Pour en finir avec la rationalité économique
Publié en mai 2026. Par Olivier Postel-Vinay.
Vous disposez d’une agréable maison de vacances en bord de mer, tout confort, que vous n’utilisez qu’un ou deux mois par an. Et comment ça, vous ne la louez pas ? Contrairement à ce qu’exigerait une conduite rationnelle sur le plan économique, vous préférez qu’elle reste vide, parce que tout simplement vous n’avez pas envie que des étrangers s’installent dans votre lit. Après une carrière de trader et de conseiller financier, Adam Hayes enseigne la sociologie à l’université de Lucerne. Dans ce livre rigoureux, note Crawford Spence dans la revue Finance and Society, Hayes entend montrer que la noria de biais cognitifs identifiés par les économistes comportementalistes ne suffit pas à expliquer l’irrationalité des acteurs économiques. Les enquêtes qu’il a menées dans des milieux divers font apparaître la puissance de la notion d’habitus, popularisée par Bourdieu : le fait que nos comportements sont aussi dictés par notre milieu social et nos croyances propres. Nous attachons plus de valeur à un bien s’il nous rappelle un proche que si son origine est indistincte.
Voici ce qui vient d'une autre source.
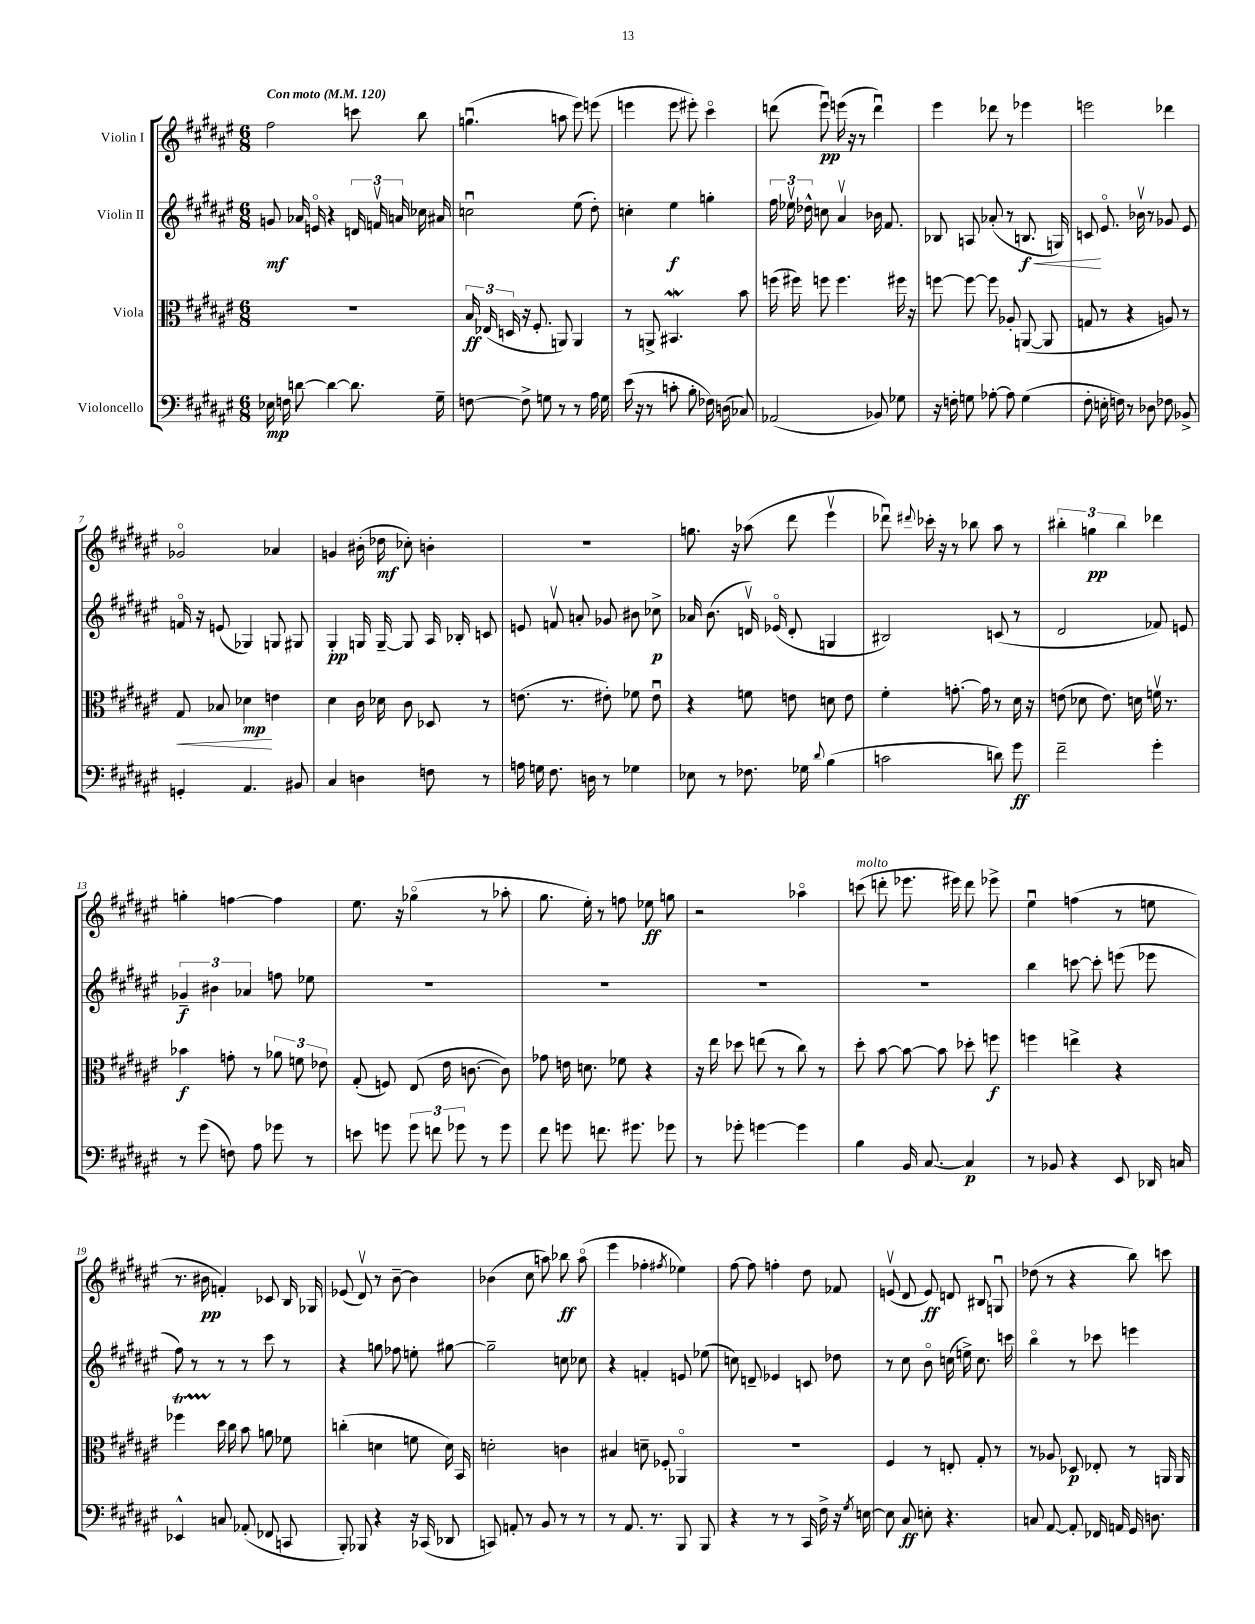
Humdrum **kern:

**kern	**kern	**kern	**kern
*staff4	*staff3	*staff2	*staff1
*clefF4	*clefC3	*clefG2	*clefG2
*k[f#c#g#d#a#e#]	*k[f#c#g#d#a#e#]	*k[f#c#g#d#a#e#]	*k[f#c#g#d#a#e#]
*M6/8	*M6/8	*M6/8	*M6/8
*MM120	*MM120	*MM120	*MM120
16E-	2.r	8g	2ff#
16F	.	.	.
[8d	.	16a-	.
.	.	16eo	.
4d_	.	4r	.
8.d]	.	24d	8ccc
.	.	24fv	.
.	.	24a	.
.	.	16cc-	8bb
16G#~	.	16a#	.
=	=	=	=
[8F	24B	2ccu	(4.ggu
.	(24E-	.	.
.	24D	.	.
8F^]	16r	.	.
.	8.F#'	.	.
8G	.	.	.
8r	8AA)	.	8aa
8r	4AA	(8ee#	8eee#)
16A#	.	8dd#')	(8eee
16G	.	.	.
=	=	=	=
(16e#	8r	4cc'	4eee
16r	.	.	.
8r	8AA^	.	.
8c'	4.BB#	4ee#	8eee
8B'	.	.	8eee#')
16F-)	.	4gg'	4ccc#o
(16D	.	.	.
8C-)	8b	.	.
=	=	=	=
(2AA-	(16ff	24ff#	(8ddd
.	.	24ee-v	.
.	16ff#)	.	.
.	.	24dd-^^	.
.	8ff	8cc	8eee#u)
.	4.ff	4a#v	(16eee
.	.	.	16r
.	.	.	8r
8BB-)	.	16b-	4dddu)
.	.	8.f#	.
8G-	16ff#	.	.
.	16r	.	.
=	=	=	=
16r	[8ff	8B-	4eee#
16F'	.	.	.
8G	8ff_	8A	.
[8A-'	8ff]	(8a-'	8ddd-
8A-]	8A-'	8r	8r
(4G	([8AA	8.B	4eee-
.	8AA]	.	.
.	.	16G)	.
=	=	=	=
8F#'	8G	8c	2eee
16E'	8r	8.e#o	.
16F)	.	.	.
8r	4r	.	.
.	.	16b-v	.
8D-	.	8r	.
8F-	8A)	8g-	4ddd-
8BB-^	8r	8e#	.
=	=	=	=
4GG'	8G#	16fo	2g-o
.	.	16r	.
.	8B-	(8e	.
4.AA#	4d-	4G-)	.
.	4e	8G	4a-
8BB#	.	8G#	.
=	=	=	=
4C#	4d#	4G#'	4g
4D	16c#	16G	(16b#'
.	16d-	[16G~	16dd-
.	8c#	8G]	8cc-')
8F	8D-	16A#	4b'
.	.	16B-'	.
8r	8r	8c	.
=	=	=	=
16A	(8.e	8e	2.r
16G	.	.	.
8.F#	.	8fv	.
.	8.r	.	.
.	.	8a'	.
16D	.	.	.
8r	8e#')	8g-	.
4G-	8f-	8b#	.
.	8e#u	8cc-^	.
=	=	=	=
8E-	4r	16a-	8.gg
.	.	(8.b	.
8r	.	.	.
.	.	.	16r
8.F-	8f	16dv)	(8aa-
.	.	(16e-o	.
.	8e	8d'	8ddd#
16G-	.	.	.
8qqd#	.	.	.
(4B	8d	4G	4eee#v
.	8e	.	.
=	=	=	=
2c	4f#'	2B#)	8ddd-u)
.	.	.	8qqddd#
.	.	.	16ccc-'
.	.	.	16r
.	[8.g'	.	8r
.	.	.	8bb-
.	16g]	.	.
8d)	8r	(8c	8aa#
8g#	16d#	8r	8r
.	16r	.	.
=	=	=	=
2f#~	(8e	2d#	6bb#'
.	8d-	.	.
.	.	.	6gg
.	8.e)	.	.
.	.	.	6bb#
.	16d	.	.
4g#'	16fv	8f-)	4ddd-
.	8.r	.	.
.	.	8e	.
=	=	=	=
8r	4b-	6g-~	4gg'
(8g#	.	.	.
.	.	6b#	.
8F)	8g'	.	[4ff
.	.	6a-	.
8A#	8r	.	.
8g-	12a-	8ff	4ff]
.	12f	.	.
8r	.	8ee-	.
.	12e-	.	.
=	=	=	=
8e	(8G#'	2.r	8.ee#
8g	8F)	.	.
.	.	.	16r
12g	(8E#	.	(4gg-o
12f	.	.	.
.	16e#	.	.
12g-	.	.	.
.	[8.c	.	.
8r	.	.	8r
8g-	8c])	.	8aa-'
=	=	=	=
8f#	8g-	2.r	8.gg#
8g	16e	.	.
.	8.d	.	16ee#')
8.f	.	.	8r
.	8f-	.	8ff
8.g#	.	.	.
.	4r	.	8ee-
8g-	.	.	8gg
=	=	=	=
8r	16r	2.r	2r
.	16ee#	.	.
8g-'	8dd-	.	.
[4g	(8ee	.	.
.	8r	.	.
4g]	8cc#)	.	4aa-o
.	8r	.	.
=	=	=	=
4B	8dd#'	2.r	(8ccc
.	[8b	.	8ddd'
16BB	8b_	.	8.eee-
[8.C#	.	.	.
.	8b]	.	.
.	.	.	16eee#)
4C#]	8dd-'	.	8ddd
.	8ff	.	8eee-^
=	=	=	=
8r	4ff	4bb	4ee#u
8BB-	.	.	.
4r	4ee^	[8ccc	(4ff
.	.	8ccc']	.
8EE#	4r	(8eee	8r
16DD-	.	8eee-	8ee
16C	.	.	.
=	=	=	=
4EE-^^	4ff-	8ff#)	8.r
.	.	8r	.
.	.	.	16b#
8C	16dd#	8r	4f')
.	16cc#	.	.
(8AA-'	8b	8r	.
8FF-	8a	8ccc#	8c-
8CC	8f-	8r	16B
.	.	.	16G-
=	=	=	=
8BBB')	(4cc'	4r	(8e-
8BBB-	.	.	8d#v)
4r	4d	8gg	8r
.	.	8ff-	[8b~
16r	8f	8ee'	4b]
(16CC-	.	.	.
8DD-	16d)	[8gg#	.
.	16BB	.	.
=	=	=	=
8CC)	2d'	2gg#~]	(4b-
8AA'	.	.	.
8r	.	.	8cc#
8BB	.	.	8aa)
8r	4c	8cc	8bb-
8r	.	8cc-	(8aao
=	=	=	=
8r	4B#	4r	4eee#
8.AA#	.	.	.
.	8d~	4f'	4ff-'
8.r	.	.	.
.	8F-'	.	.
.	.	.	8qff#
8BBB	4AA-o	8e	4ee-)
8BBB	.	(8ee-	.
=	=	=	=
4r	2.r	8cc)	[8ff#
.	.	8d~	8ff#]
8r	.	4e-	4ff'
8r	.	.	.
16CC#	.	8c	8dd#
16F#^	.	.	.
16r	.	8dd-	8f-
8qG#	.	.	.
[16E	.	.	.
=	=	=	=
8E]	4F#	8r	(8ev
8C#	.	8cc#	8d#
8E'	8r	8bo	8e)
4.r	8E'	(16cc	8d
.	.	16ee^)	.
.	8G#'	8.cc	8B#
.	8r	.	8Gu
.	.	16ccc	.
=	=	=	=
8C	8r	4bbo	(8dd-
[8AA#	8A-	.	8r
8AA#']	8D-	8r	4r
16FF-	8E-'	8ccc-	.
16AA	.	.	.
16GG#	8r	4eee	8bb)
8.D	.	.	.
.	16AA	.	8ccc
.	16AA	.	.
==	==	==	==
*-	*-	*-	*-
Pour en rester au marché immobilier, la subjectivité du sentiment esthétique motive des achats que la rigueur économique réprouverait. Ceux qui investissent dans les start-ups privilégient celles dont les fondateurs ont bénéficié d’une formation initiale semblable à la leur. La propension à éviter le risque, considérée habituellement comme plus répandue chez les femmes que chez les hommes, s’exerce en sens inverse chez les juifs ultra-orthodoxes en Israël.